__Your assignment__. Reproduce word for word the lines below, beginning with the line that contains "Tell whether the" and continuing through the end of the entries, including both of those ends.

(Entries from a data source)
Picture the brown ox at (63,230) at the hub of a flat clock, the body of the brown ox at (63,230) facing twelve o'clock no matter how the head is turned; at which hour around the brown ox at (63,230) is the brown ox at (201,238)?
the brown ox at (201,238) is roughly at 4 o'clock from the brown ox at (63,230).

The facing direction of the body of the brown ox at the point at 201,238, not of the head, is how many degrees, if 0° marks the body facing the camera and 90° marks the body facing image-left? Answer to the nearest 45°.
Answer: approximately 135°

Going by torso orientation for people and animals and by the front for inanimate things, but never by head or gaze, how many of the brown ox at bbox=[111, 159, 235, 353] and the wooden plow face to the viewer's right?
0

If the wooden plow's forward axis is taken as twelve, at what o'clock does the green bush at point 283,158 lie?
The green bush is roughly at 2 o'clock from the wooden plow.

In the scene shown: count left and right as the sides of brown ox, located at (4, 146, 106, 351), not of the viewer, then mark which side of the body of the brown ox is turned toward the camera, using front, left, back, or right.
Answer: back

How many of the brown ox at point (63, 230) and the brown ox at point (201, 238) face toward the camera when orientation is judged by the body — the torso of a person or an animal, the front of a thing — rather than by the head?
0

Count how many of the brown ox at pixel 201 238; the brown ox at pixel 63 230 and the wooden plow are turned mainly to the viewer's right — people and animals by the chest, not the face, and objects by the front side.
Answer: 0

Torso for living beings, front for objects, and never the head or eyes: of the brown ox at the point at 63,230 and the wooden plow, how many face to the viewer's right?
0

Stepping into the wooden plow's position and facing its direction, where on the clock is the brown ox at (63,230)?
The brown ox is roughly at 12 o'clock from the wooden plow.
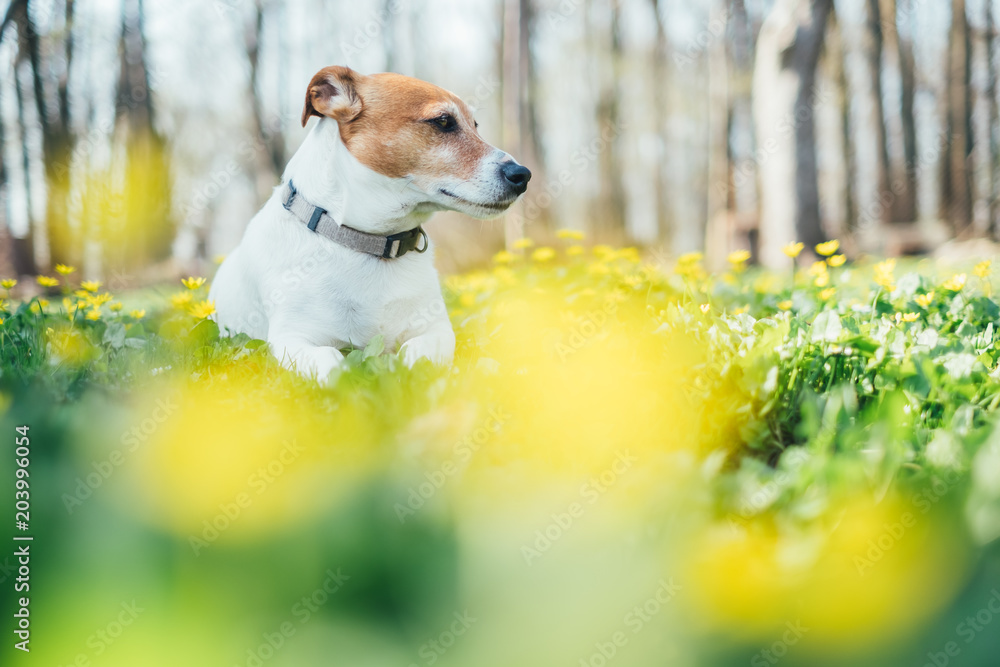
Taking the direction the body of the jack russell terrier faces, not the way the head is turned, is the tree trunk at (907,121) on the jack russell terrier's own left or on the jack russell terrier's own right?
on the jack russell terrier's own left

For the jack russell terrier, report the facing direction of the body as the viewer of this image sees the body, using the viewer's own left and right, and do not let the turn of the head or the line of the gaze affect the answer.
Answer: facing the viewer and to the right of the viewer

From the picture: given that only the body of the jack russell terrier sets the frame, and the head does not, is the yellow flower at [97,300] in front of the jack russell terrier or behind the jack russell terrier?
behind

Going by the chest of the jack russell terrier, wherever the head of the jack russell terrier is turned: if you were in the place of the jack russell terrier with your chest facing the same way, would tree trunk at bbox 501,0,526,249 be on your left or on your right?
on your left

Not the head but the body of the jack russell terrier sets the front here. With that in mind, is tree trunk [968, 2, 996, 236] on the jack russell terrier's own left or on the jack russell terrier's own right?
on the jack russell terrier's own left

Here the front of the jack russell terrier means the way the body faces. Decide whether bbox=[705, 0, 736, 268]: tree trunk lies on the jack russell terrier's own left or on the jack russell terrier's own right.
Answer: on the jack russell terrier's own left

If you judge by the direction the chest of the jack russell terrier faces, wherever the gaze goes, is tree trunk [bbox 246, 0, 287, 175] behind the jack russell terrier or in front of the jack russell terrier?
behind
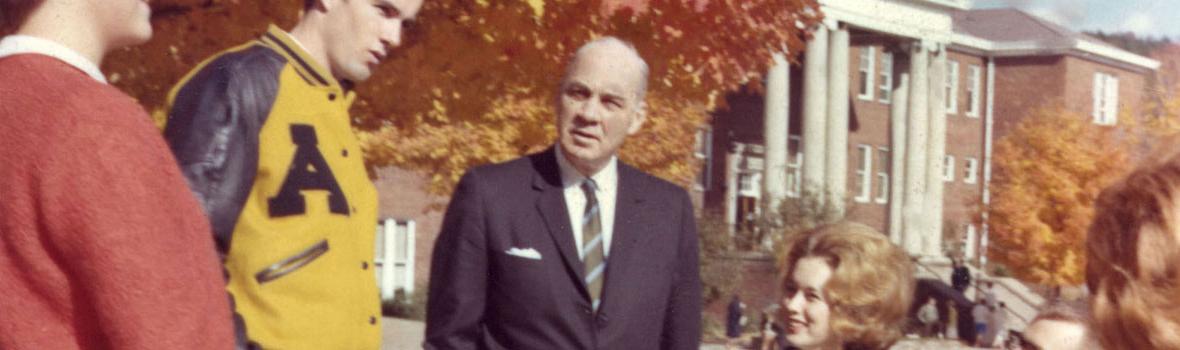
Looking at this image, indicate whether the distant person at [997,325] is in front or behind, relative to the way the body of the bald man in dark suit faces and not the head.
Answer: behind

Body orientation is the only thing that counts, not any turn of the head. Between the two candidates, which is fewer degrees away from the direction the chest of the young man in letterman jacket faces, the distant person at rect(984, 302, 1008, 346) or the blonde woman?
the blonde woman

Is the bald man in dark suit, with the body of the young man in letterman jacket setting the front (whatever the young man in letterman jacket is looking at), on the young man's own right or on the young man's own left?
on the young man's own left

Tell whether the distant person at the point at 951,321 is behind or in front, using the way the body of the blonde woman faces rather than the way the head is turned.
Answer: behind

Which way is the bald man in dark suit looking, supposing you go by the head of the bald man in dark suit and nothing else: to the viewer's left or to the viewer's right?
to the viewer's left

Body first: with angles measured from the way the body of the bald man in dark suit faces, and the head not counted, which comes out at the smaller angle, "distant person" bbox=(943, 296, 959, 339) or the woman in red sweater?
the woman in red sweater

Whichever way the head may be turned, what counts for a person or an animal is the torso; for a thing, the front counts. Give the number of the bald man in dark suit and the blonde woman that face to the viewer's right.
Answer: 0

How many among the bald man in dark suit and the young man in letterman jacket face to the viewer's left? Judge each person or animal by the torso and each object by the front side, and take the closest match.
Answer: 0

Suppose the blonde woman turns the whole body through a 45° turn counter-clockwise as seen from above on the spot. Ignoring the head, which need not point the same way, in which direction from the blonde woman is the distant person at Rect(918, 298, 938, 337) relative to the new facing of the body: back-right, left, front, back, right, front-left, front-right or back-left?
back

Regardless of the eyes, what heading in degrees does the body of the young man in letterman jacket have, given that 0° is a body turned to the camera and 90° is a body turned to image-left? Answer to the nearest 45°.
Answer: approximately 315°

__Written response__.
Tell whether the distant person at the point at 951,321 is behind or in front, using the way the body of the blonde woman faces rather than the way the head is turned.
Answer: behind

Which way is the bald man in dark suit looking, supposing you go by the head of the bald man in dark suit and nothing else: to the viewer's left or to the viewer's right?
to the viewer's left

Body first: with angles measured from the way the body of the bald man in dark suit faces, and the head not counted, which comes out at the smaller angle, "distant person" bbox=(943, 296, 959, 339) or the woman in red sweater?
the woman in red sweater

Whichever way the head may be turned, what counts for a person or an animal is the torso; for a thing, the front counts. Give the number of the bald man in dark suit and the blonde woman that face to the viewer's right.
Answer: 0

How many among the bald man in dark suit and the young man in letterman jacket face to the viewer's left? Judge each person or animal by the torso and each object by the front side, and take the closest match.
Answer: 0

Suppose the blonde woman turns the whole body through a 45° turn counter-clockwise as seen from above on the spot. Ignoring the head, which need not point the same way, in which direction from the blonde woman is the distant person at Rect(918, 298, 938, 337) relative to the new facing of the body: back-right, left, front, back, right, front-left, front-right or back-left?
back

Regardless of the eyes, what heading in degrees does the body of the young man in letterman jacket have, given that 0° is a body turned to the camera and 90° is a body turned to image-left? Answer to the nearest 45°.
Answer: approximately 315°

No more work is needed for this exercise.